I have read and re-read all the old posts concerning this but still would like your imput.
Here's the scenario:
Already at the clients home doing other work.
No furniture to move.
8' ceilings
122 linear feet of 3 5/8 stain grade molding @ $1.25/ft.
Sanded, primed, scuffed and painted with 2 coats paint
Wall color is rose, crown is white, so I masked under all the molding to paint and caulk.
2 rooms with a total of 17 miters, no splices, a couple of 22.5*'s
All corners/ceilings fairly square
2 guys who do crown 1-2 times a year (just enough to take a while to get back into the groove)
I won't say how long it took because according to what I've read, it really doesn't matter.
End result was good and it made an overwhelming difference in the room.
Mid-Atlantic, lake-front-high-end home.
Finley...what would you charge these days? 
Anyone else?
Thanks.


----------



## Leo G (May 12, 2005)

Robie said:


> I have read and re-read all the old posts concerning this but still would like your imput.
> Here's the scenario:
> Already at the clients home doing other work.
> No furniture to move.
> ...


About $1050.00 in CT. That would be my price for a 4" poplar crown that I milled myself. I would have primed and painted in the shop and then puttied and touched up in the field.


----------



## Gordo (Feb 21, 2006)

OH +Labor+Mat.=price

When is somebody going to get this?


----------



## Paragon (Jul 22, 2007)

Hello all!

I too am just getting going in business for myself and enjoy these sites. 
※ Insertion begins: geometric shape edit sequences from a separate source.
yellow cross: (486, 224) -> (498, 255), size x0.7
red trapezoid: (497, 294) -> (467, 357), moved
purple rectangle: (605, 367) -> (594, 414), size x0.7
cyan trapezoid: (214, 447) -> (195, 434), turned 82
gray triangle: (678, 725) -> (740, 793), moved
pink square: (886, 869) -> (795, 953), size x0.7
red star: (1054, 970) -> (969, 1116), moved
I don't want to get too cocky or talk out of turn because I always respect the opinions of others whether they are old or new in the field.

I just want to offer some defense for the new guys such as myself to the old guys or guys who think they are old.
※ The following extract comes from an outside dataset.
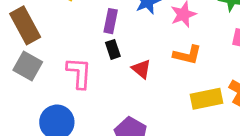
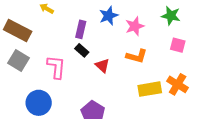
brown rectangle: (25, 25) -> (18, 30), turned -36
black rectangle: (113, 49) -> (82, 50), turned -32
One of the hardest things about this job is estimating AS WE ALL KNOW! LOL.

I get the equation of OH+Labor+Materials= price 

BUT there is also the fact that we all start somewhere and so this equation sometimes seems a little bit scary to just guess at. We all ask ourselves when we just start, "am I fair in my pricing?" or "am I way overpriced?" The fact is even though it might take a newbie a little longer to do something they have to know what a reasonable going price is for what they are doing. We as fellow tradesmen have to allow each other to feed off the "experiences" of others and get a good idea of all of the factors involved.

So to keep a long story short please just turn back the clock a ittle and remember what it was like when you first started and then maybe offering a little insight to the "new" guy might not seem so bad.

I appreciate all of your inputs advice and insight! it is an invaluable tool to look at and ponder is my price fair considering MY OH+MATERIALS+LABOR.

Thanks again to all you veterans of the trade your advice is priceless!


----------



## Double-A (Jul 3, 2006)

Gordo said:


> OH +Labor+Mat.=price
> 
> When is somebody going to get this?


<thumps Gordo in the head> You forgot markup and profit.


----------



## al10fred1081 (Feb 9, 2008)

6-6.50 L/ft labor+materials....... should be about 1000 total.

Alex

edit: +10% if they wanna watch +20% if they wanna help +30% if they worked on it before


----------



## Royal-T (Feb 6, 2008)

Add 60% if some jackass uses bailing wire to hold anything other than a drop cieling


----------



## al10fred1081 (Feb 9, 2008)

LOL no S#$%. 

Tom and I tore a door out and the only thing holding it in was a lolley column with bailing wire around it and twisted over some roofing nails nailed to the back of a door jamb, then the cove casing was nailed back to back with no nailers behind it. circa 1968. we know this because the newspaper stuffed in the electrical box (box was mounted to the cove casing, newspaper was stuffed right to the back of the live double switch. evidently there was a draft) was dated 1968.


----------